Anna Moï est née à Saïgon où elle a étudié le français très tôt. C'est dans cette langue qu'elle maîtrise parfaitement qu'elle a écrit "Parfum de pagode". En lisant ce recueil, je n'ai pas pu m'empêcher de penser à un peintre devant son chevalet. Seurat ou Signac, ou encore Théo Van Rysselberghe. Un de ces artistes qui nous ont donné à percevoir le réel non pas de manière hyper-réaliste, mais par petites touches, par taches de couleurs. Voilà comment Anna Moï nous fait découvrir son pays. 

Il est évidemment très difficile de résumer un tel recueil, si intimiste et personnel. Je m'arrêterai donc sur une nouvelle qui m'a particulièrement touchée : "Le fusil et le violoncelle". L'histoire des deux frères K., violoncellistes tous deux, qui ont fait le choix de la musique dans ces circonstances bien particulières. 

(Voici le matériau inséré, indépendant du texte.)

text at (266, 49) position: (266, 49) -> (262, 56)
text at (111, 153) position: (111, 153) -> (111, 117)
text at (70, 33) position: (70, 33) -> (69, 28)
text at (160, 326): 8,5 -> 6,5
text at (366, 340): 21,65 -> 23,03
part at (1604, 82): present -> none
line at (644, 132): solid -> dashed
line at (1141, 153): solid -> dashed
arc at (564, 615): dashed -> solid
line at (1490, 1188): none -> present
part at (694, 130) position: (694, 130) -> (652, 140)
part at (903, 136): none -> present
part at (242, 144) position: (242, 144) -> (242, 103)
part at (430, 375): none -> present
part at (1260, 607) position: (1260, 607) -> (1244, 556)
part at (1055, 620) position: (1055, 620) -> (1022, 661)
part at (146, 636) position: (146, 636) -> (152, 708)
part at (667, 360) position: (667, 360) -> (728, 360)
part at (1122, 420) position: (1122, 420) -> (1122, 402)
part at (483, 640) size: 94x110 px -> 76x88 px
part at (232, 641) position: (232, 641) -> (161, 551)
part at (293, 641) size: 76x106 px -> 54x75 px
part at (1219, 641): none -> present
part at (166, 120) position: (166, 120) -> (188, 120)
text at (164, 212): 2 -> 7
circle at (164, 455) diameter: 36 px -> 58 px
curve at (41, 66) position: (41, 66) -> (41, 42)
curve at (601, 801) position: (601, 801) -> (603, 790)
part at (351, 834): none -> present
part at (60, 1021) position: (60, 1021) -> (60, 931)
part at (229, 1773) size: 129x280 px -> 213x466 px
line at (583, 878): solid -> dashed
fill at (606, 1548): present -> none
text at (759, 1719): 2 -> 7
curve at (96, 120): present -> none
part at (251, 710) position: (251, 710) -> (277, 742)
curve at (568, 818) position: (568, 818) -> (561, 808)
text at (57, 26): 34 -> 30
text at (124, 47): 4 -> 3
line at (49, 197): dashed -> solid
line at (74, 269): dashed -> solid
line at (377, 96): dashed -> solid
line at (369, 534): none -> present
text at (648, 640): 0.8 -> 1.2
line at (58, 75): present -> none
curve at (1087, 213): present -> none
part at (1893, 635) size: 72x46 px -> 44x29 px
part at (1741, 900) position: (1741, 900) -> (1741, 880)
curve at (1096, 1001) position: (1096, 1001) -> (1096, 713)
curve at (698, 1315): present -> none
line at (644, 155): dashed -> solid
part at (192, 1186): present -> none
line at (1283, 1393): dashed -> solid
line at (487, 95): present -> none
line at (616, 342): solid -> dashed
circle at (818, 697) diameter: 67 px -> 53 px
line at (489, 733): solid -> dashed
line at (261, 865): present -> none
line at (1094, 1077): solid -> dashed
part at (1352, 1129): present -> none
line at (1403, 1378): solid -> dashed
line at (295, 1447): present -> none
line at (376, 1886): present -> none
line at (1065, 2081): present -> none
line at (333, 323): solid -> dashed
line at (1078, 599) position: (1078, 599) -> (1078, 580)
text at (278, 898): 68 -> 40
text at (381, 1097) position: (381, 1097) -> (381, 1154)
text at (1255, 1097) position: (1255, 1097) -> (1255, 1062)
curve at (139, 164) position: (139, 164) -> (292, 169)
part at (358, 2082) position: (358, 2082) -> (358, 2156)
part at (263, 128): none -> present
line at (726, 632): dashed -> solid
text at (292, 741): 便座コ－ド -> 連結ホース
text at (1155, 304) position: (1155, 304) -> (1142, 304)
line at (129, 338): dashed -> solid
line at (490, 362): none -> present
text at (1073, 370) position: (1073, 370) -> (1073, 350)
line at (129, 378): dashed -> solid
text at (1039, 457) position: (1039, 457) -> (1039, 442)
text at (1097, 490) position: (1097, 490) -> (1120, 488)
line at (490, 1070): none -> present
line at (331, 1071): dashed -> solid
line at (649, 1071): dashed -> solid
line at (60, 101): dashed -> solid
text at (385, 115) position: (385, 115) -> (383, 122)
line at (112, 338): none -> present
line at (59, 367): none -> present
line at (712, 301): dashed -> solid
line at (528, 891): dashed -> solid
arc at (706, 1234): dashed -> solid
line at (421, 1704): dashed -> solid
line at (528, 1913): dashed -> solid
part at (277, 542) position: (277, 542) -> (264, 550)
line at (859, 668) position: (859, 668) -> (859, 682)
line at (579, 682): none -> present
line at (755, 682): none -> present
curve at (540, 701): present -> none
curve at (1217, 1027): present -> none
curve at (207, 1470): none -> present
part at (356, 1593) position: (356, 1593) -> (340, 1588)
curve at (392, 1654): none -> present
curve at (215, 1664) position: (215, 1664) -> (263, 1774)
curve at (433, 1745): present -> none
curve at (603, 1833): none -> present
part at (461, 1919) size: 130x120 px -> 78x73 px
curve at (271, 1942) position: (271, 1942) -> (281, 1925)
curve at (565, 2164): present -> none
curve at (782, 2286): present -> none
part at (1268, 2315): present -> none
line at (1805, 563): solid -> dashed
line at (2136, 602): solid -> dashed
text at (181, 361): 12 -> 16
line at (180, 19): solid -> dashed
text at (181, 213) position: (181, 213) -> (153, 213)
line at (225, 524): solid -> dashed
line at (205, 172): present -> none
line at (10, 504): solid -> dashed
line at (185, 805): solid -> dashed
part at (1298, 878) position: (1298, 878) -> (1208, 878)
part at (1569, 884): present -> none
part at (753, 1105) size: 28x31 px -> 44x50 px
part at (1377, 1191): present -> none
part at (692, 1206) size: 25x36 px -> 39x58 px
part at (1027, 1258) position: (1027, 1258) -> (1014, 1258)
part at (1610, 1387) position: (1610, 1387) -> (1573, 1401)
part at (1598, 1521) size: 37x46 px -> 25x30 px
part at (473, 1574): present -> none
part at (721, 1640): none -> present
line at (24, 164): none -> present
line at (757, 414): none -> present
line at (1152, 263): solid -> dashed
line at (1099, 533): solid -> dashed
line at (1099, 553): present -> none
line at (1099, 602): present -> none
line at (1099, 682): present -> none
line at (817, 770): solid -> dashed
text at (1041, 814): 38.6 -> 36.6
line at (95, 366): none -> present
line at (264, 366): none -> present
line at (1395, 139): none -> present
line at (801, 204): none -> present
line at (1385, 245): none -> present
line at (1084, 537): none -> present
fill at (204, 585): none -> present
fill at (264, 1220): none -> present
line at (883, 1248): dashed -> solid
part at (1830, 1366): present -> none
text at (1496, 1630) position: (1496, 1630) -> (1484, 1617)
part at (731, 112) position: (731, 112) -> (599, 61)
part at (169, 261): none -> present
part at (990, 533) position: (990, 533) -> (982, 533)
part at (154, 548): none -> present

De 1978 à 1991, le Vietnam et le Cambodge sont en guerre. Les jeunes gens sont appelés à servir leur pays. "L'exemption militaire est accordée exclusivement à deux catégories d'appelés : les étudiants de la faculté de médecine - car le Viêt-Nam a besoin de médecins -, ou ceux du conservatoire de musique, car le Viêt-nam a besoin de musiciens". Entre le fusil et le violoncelle, le choix ne repose donc pas sur d'éventuels dons artistiques mais sur un critère plus essentiel : sauver sa peau. Et s'il faut payer pour intégrer le conservatoire, qu'importe : c'est le prix de la vie. En quelques pages à peine, toute la fragilité d'un destin est ainsi esquissée, posant du même coup la question essentielle du bien et du mal. Et la musicienne qu'est aussi Anna Moï supplante l'écrivain  pour conclure : "Ils n'éprouvent pas de haine à l'égard de ceux qui n'ont pas eu à choisir entre la guerre et la musique. Il n'y a pas lieu, d'ailleurs. L'injustice n'est pas là. Elle est dans le fait que nous ne sommes pas tous des musiciens".

Peut-être faut-il être allé au Vietnam pour apprécier pleinement ces nouvelles, avoir découvert le pays par ses sens plutôt que par les musées ou les monuments. On pourra alors feuilleter le recueil comme on regarderait un album photo : chaque cliché fera renaître l'émotion de l'instant.